Prolongation of PR interval is associated with endothelial dysfunction and activation of vascular repair in high-risk cardiovascular patients

Abstract

Epidemiological studies showed that PR prolongation is associated with increased risk of adverse cardiovascular outcomes. We investigated the relations of PR interval with indices of vascular function and endothelial repair as the underlying mechanisms. The study comprised 348 high-risk patients with prior coronary artery disease, ischemic stroke, and/or diabetes mellitus recruited from medical outpatient clinics and 150 healthy subjects without such a history. PR interval was considered prolonged if >200ms, as determined from resting 12-lead electrocardiogram. Vascular function was assessed by brachial flow-meditated dilatation (FMD) using high-resolution ultrasound. Circulating CD133(+)/KDR(+) endothelial progenitor cell (EPC) levels were measured by flow cytometry. Among healthy subjects, PR interval was inversely associated with FMD (R = -0.20, P = 0.015), but not with the level of circulating CD133(+)/KDR(+) EPC (R = 0.05, P = 0.58). Among high-risk cardiovascular patients, PR prolongation >200ms was more common compared with healthy subjects (45/348 (13%) versus 4/150 (3%), P < 0.001). PR interval was associated inversely with FMD (R = -0.14, P = 0.01) and positively with circulating CD133(+)/KDR(+) EPC level (R = +0.14, P = 0.009). Circulating CD133(+)/KDR(+) EPC level was significantly increased in patients with PR prolongation >200ms (0.87 ± 0.37 versus 0.68 ± 0.42 (log, ×10(-3)/ml), P = 0.005). Adjusted for potential confounders, increased PR interval remained independently associated with increased CD133(+)/KDR(+) EPC by +0.002 (95% confidence interval (CI) 0.000 to 0.004 (log, ×10(-3)/ml), P = 0.011) and depressed FMD (B = -0.014%, 95% CI -0.027 to -0.002, P = 0.026). PR prolongation is associated with endothelial dysfunction and evidence of endothelial repair activation in patients with high cardiovascular risk.
• • • • •
*Questions on the material*.
1/ Summarize the abstract on PR interval and vascular function in two sentences.
2/ How many healthy subjects were included in the study in the abstract on PR interval?
You can ignore the rows.

*Saved data entries*.
• • • • •
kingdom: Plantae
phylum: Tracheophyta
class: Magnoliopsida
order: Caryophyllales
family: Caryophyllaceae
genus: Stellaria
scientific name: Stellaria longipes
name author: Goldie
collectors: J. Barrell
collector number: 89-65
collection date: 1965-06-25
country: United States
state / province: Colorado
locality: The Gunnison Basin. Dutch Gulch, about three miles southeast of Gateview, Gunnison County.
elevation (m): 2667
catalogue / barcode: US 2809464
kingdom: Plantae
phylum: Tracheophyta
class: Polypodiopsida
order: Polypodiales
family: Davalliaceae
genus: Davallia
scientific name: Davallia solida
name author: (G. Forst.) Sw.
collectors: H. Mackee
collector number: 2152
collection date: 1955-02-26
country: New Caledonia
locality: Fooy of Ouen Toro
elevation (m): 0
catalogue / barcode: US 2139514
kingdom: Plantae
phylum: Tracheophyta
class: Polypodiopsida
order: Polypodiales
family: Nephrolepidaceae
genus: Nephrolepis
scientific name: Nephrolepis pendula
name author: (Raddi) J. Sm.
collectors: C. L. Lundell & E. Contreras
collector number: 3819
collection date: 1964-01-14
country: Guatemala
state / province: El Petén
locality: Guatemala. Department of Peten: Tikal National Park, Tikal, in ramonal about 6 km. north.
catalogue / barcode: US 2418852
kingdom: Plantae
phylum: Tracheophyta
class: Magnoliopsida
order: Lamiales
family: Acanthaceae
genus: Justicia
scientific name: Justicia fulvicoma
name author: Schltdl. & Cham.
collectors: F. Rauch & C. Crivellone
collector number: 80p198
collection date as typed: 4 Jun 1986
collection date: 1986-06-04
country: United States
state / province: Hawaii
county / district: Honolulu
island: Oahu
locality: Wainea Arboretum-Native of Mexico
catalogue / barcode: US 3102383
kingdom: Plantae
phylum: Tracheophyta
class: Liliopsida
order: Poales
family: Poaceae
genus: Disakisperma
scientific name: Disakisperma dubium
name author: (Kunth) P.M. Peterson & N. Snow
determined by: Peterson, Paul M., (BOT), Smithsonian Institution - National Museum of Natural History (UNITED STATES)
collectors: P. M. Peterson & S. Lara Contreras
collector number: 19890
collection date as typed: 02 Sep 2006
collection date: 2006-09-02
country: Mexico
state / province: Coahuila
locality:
• • • • •
*Outputs in order*.
1/ Among high-risk cardiovascular patients, PR prolongation over 200ms was more common than in healthy subjects. A longer PR interval was linked to lower brachial FMD and higher circulating CD133(+)/KDR(+) endothelial progenitor cell levels, even after adjusting for potential confounders, which points to endothelial dysfunction and activation of endothelial repair.

2/ 150 healthy subjects.